- 任务要求 1:
根据这篇关于叶家守塔的文章，回答下列问题：
(a) 叶阿岳在哪一年哪一月遇难？
(b) 叶静虎当拖拉机司机时每月收入多少？
(c) 叶中央的守塔生涯共有多少年？
- 任务要求 2:
把这篇关于叶家守塔的文章中以“1971年春节”开头的段落改写成条目清单，保留其主要事实。

后来,守塔工作从叶来荣手上传到了叶超群的曾祖父叶阿岳手上。1944年10月的一个凌晨,强台风来袭,为抢回即将被风浪卷走的补给小船,叶阿岳冲进狂风暴雨,再也没回来。

当时,年仅5岁的叶中央目睹了咆哮的海浪带走了父亲的生命。但十多年后,在叶来荣的期待下,叶中央还是成为了一名守塔工。

1971年春节,叶中央在舟山市岱山县境内的下三星岛工作时,他让妻子和两个女儿来岛上团聚。没想到载送亲人的船在途中遭遇风浪,叶中央日日盼着妻女的身影,却等到了妻子和小女儿丧生的噩耗。妻女离世后,本可以调离守塔一线的叶中央只向组织提出“换塔”,这一回,他去了叶来荣曾经守过的白节山岛。

在守塔的41年生涯里,叶中央和家人聚少离多,尤其是逢年过节,大半时间都在岛上陪伴灯塔。“小时候爷爷留给我最深的印象,就是把自己关进房间里,一根接一根地抽烟。”叶超群说,爷爷平时寡言少语,从来不跟他们说曾祖父的事情,也很少提起奶奶和小姑姑,一生中偶尔几次“话多”,一次是为了劝他父亲上岛,另一次是为了劝他上岛。

1984年,宁波航标处招灯塔工,叶中央为儿子叶静虎报了名。当时叶静虎已有一份拖拉机司机的工作,每个月收入100多元,在当时算高薪。为了劝说儿子接受每个月只有20多元收入的守塔工作,叶中央花了不少口舌。爷爷是如何说服父亲的,叶超群不知道,但30年后,他亲身感受到了。

“他隔三岔五地给我打电话,劝我从舟山回来,说现在没有年轻人愿意上岛,我上岛他放心。每次被我拒绝了,也不生气,下一次继续打过来,大有不达目的不罢休的劲头。电话轰炸了3个多月,真的被爷爷的执着感动了。”2014年,叶超群也踏着祖辈的足迹上了岛。

- 所给信息:
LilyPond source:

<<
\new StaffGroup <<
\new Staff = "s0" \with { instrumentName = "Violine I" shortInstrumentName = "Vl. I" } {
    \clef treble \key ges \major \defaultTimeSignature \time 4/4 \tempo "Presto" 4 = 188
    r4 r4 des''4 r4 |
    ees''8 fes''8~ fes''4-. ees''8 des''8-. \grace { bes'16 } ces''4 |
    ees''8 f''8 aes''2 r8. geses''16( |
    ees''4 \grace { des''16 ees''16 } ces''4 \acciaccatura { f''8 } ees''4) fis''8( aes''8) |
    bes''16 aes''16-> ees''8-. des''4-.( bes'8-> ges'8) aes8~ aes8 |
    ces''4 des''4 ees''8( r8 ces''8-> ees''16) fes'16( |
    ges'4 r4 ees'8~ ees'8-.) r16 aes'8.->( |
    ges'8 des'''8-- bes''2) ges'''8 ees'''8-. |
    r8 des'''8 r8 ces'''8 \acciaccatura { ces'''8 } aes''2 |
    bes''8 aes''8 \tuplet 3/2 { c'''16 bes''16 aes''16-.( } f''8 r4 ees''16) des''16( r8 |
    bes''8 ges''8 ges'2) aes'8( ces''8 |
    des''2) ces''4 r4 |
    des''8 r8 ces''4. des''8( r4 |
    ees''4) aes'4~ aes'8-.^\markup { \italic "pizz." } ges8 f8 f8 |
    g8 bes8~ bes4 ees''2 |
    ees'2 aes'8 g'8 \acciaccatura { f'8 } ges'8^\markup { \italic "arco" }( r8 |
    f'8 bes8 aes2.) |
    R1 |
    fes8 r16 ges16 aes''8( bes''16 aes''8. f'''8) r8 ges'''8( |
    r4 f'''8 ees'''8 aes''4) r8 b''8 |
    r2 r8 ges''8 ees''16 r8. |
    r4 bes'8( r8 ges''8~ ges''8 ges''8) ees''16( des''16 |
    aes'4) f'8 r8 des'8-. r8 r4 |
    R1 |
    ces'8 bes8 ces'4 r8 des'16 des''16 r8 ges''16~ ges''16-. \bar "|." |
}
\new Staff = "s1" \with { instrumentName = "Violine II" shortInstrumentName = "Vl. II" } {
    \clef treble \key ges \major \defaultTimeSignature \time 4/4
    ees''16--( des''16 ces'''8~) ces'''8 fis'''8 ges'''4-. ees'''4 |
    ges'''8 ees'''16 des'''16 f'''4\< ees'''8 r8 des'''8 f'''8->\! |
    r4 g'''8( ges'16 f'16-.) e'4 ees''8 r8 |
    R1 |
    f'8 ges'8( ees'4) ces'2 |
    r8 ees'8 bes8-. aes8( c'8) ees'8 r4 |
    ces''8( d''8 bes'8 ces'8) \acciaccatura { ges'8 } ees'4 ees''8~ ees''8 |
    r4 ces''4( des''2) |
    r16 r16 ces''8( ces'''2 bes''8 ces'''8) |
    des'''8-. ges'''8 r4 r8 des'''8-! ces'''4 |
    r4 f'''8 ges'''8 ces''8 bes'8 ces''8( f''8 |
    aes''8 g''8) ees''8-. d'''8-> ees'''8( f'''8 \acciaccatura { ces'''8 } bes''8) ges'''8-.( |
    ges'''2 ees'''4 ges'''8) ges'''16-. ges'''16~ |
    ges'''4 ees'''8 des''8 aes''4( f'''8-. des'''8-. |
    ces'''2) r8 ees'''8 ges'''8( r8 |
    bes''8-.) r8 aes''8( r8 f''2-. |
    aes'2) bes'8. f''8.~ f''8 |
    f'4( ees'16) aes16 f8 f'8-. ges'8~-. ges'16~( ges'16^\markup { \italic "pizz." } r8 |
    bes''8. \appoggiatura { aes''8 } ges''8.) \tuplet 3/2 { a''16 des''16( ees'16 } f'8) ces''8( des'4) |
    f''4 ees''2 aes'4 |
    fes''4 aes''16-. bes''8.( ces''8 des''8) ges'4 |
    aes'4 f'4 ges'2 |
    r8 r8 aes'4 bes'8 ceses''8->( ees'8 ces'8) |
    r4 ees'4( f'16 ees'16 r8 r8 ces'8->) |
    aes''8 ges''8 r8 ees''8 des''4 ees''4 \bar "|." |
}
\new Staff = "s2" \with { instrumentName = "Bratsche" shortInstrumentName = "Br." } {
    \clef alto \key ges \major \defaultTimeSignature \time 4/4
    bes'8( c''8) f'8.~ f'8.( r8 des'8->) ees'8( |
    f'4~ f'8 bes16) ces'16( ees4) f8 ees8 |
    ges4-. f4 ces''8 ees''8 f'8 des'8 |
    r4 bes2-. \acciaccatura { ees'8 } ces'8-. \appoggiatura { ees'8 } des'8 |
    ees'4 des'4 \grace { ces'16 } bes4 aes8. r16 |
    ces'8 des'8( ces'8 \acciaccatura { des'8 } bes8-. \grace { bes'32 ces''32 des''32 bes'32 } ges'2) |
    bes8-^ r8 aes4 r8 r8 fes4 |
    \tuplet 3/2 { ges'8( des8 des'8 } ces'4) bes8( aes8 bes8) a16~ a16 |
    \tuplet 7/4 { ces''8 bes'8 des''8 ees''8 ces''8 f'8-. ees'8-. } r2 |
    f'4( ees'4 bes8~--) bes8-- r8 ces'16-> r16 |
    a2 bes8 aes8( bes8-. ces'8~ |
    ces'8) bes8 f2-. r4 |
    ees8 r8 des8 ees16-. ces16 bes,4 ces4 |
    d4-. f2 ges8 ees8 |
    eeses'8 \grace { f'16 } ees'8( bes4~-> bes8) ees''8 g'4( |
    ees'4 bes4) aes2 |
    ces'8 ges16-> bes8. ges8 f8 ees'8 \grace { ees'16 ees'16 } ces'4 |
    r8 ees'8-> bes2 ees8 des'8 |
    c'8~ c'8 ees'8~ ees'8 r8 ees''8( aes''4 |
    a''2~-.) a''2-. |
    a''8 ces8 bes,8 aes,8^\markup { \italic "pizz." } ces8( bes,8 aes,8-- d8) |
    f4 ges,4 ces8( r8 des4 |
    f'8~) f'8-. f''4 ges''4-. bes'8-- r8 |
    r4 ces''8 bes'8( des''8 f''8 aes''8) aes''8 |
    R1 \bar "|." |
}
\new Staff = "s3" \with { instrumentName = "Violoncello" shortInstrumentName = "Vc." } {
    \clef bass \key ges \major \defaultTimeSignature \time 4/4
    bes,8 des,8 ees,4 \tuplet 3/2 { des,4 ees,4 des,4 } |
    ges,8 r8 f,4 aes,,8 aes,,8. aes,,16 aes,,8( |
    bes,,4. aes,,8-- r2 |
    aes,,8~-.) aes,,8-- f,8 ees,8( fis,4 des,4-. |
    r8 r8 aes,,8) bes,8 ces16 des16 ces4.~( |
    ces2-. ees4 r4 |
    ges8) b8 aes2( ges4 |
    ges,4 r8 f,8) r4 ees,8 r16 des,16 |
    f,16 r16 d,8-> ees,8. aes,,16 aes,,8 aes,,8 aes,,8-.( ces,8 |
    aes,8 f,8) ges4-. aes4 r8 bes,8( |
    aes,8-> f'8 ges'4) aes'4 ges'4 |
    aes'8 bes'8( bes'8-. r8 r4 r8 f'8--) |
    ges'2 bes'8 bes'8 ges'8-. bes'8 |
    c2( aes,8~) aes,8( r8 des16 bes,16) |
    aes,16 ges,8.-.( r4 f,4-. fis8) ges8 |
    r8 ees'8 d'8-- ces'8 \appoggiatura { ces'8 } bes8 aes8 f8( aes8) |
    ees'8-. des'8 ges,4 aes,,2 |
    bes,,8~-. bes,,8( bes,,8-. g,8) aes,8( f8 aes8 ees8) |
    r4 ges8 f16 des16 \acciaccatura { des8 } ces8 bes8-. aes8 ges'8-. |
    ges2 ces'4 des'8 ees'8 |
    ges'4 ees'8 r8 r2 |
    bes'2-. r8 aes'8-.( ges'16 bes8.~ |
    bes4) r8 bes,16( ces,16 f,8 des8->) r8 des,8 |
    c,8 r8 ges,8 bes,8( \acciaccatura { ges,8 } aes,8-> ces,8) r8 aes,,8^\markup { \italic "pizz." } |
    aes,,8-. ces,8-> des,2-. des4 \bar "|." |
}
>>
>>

- 参考答案 1:
(a) 1944年10月。
(b) 100多元。
(c) 41年。

- 参考答案 2:
- 1971年春节，叶中央在舟山市岱山县的下三星岛工作，让妻子和两个女儿来岛上团聚。
- 载送亲人的船途中遭遇风浪，妻子和小女儿丧生。
- 妻女离世后，叶中央本可调离守塔一线，却只提出“换塔”，去了叶来荣曾经守过的白节山岛。